**GIVEN INFORMATION**
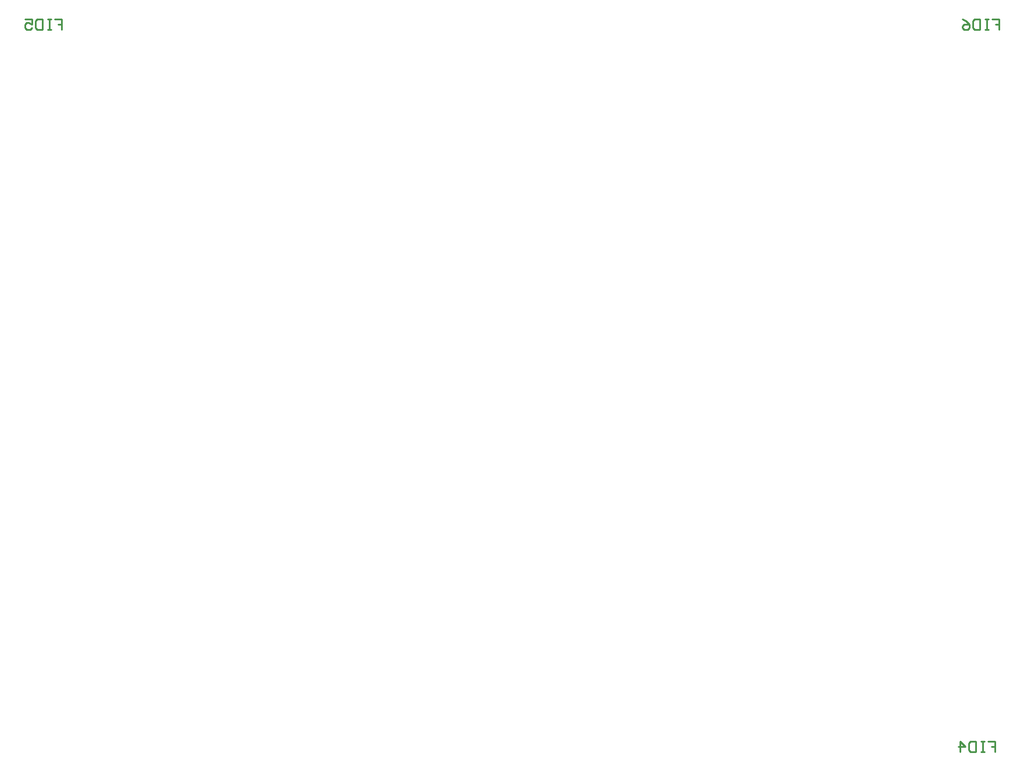
<source format=gbr>
%TF.GenerationSoftware,Altium Limited,Altium Designer,25.1.2 (22)*%
G04 Layer_Color=32896*
%FSLAX26Y26*%
%MOIN*%
%TF.SameCoordinates,F7076460-2797-427A-AE81-16C54333DA03*%
%TF.FilePolarity,Positive*%
%TF.FileFunction,Legend,Bot*%
%TF.Part,Single*%
G01*
G75*
%TA.AperFunction,NonConductor*%
%ADD66C,0.010000*%
D66*
X209979Y4744990D02*
X249966D01*
Y4715000D01*
X229972D01*
X249966D01*
Y4685010D01*
X189985Y4744990D02*
X169992D01*
X179989D01*
Y4685010D01*
X189985D01*
X169992D01*
X140002Y4744990D02*
Y4685010D01*
X110011D01*
X100014Y4695007D01*
Y4734993D01*
X110011Y4744990D01*
X140002D01*
X40034D02*
X80021D01*
Y4715000D01*
X60028Y4724997D01*
X50031D01*
X40034Y4715000D01*
Y4695007D01*
X50031Y4685010D01*
X70024D01*
X80021Y4695007D01*
X5584979Y4744990D02*
X5624966D01*
Y4715000D01*
X5604972D01*
X5624966D01*
Y4685010D01*
X5564985Y4744990D02*
X5544992D01*
X5554989D01*
Y4685010D01*
X5564985D01*
X5544992D01*
X5515002Y4744990D02*
Y4685010D01*
X5485011D01*
X5475015Y4695007D01*
Y4734993D01*
X5485011Y4744990D01*
X5515002D01*
X5415034D02*
X5435028Y4734993D01*
X5455021Y4715000D01*
Y4695007D01*
X5445024Y4685010D01*
X5425031D01*
X5415034Y4695007D01*
Y4705003D01*
X5425031Y4715000D01*
X5455021D01*
X5563013Y597981D02*
X5603000D01*
Y567990D01*
X5583007D01*
X5603000D01*
Y538000D01*
X5543019Y597981D02*
X5523026D01*
X5533023D01*
Y538000D01*
X5543019D01*
X5523026D01*
X5493036Y597981D02*
Y538000D01*
X5463045D01*
X5453048Y547997D01*
Y587984D01*
X5463045Y597981D01*
X5493036D01*
X5403065Y538000D02*
Y597981D01*
X5433055Y567990D01*
X5393068D01*
%TF.MD5,5793b6bc48b84fd823eb98c4f4efcf3a*%
M02*

</source>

**BRIEF**
Keep every word of the material exactly as given. Drop the pictures.

**EXERCISE RESPONSE**
<source format=gbr>
%TF.GenerationSoftware,Altium Limited,Altium Designer,25.1.2 (22)*%
G04 Layer_Color=32896*
%FSLAX26Y26*%
%MOIN*%
%TF.SameCoordinates,F7076460-2797-427A-AE81-16C54333DA03*%
%TF.FilePolarity,Positive*%
%TF.FileFunction,Legend,Bot*%
%TF.Part,Single*%
G01*
G75*
%TA.AperFunction,NonConductor*%
%ADD66C,0.010000*%
D66*
X209979Y4744990D02*
X249966D01*
Y4715000D01*
X229972D01*
X249966D01*
Y4685010D01*
X189985Y4744990D02*
X169992D01*
X179989D01*
Y4685010D01*
X189985D01*
X169992D01*
X140002Y4744990D02*
Y4685010D01*
X110011D01*
X100014Y4695007D01*
Y4734993D01*
X110011Y4744990D01*
X140002D01*
X40034D02*
X80021D01*
Y4715000D01*
X60028Y4724997D01*
X50031D01*
X40034Y4715000D01*
Y4695007D01*
X50031Y4685010D01*
X70024D01*
X80021Y4695007D01*
X5584979Y4744990D02*
X5624966D01*
Y4715000D01*
X5604972D01*
X5624966D01*
Y4685010D01*
X5564985Y4744990D02*
X5544992D01*
X5554989D01*
Y4685010D01*
X5564985D01*
X5544992D01*
X5515002Y4744990D02*
Y4685010D01*
X5485011D01*
X5475015Y4695007D01*
Y4734993D01*
X5485011Y4744990D01*
X5515002D01*
X5415034D02*
X5435028Y4734993D01*
X5455021Y4715000D01*
Y4695007D01*
X5445024Y4685010D01*
X5425031D01*
X5415034Y4695007D01*
Y4705003D01*
X5425031Y4715000D01*
X5455021D01*
X5563013Y597981D02*
X5603000D01*
Y567990D01*
X5583007D01*
X5603000D01*
Y538000D01*
X5543019Y597981D02*
X5523026D01*
X5533023D01*
Y538000D01*
X5543019D01*
X5523026D01*
X5493036Y597981D02*
Y538000D01*
X5463045D01*
X5453048Y547997D01*
Y587984D01*
X5463045Y597981D01*
X5493036D01*
X5403065Y538000D02*
Y597981D01*
X5433055Y567990D01*
X5393068D01*
%TF.MD5,5793b6bc48b84fd823eb98c4f4efcf3a*%
M02*

</source>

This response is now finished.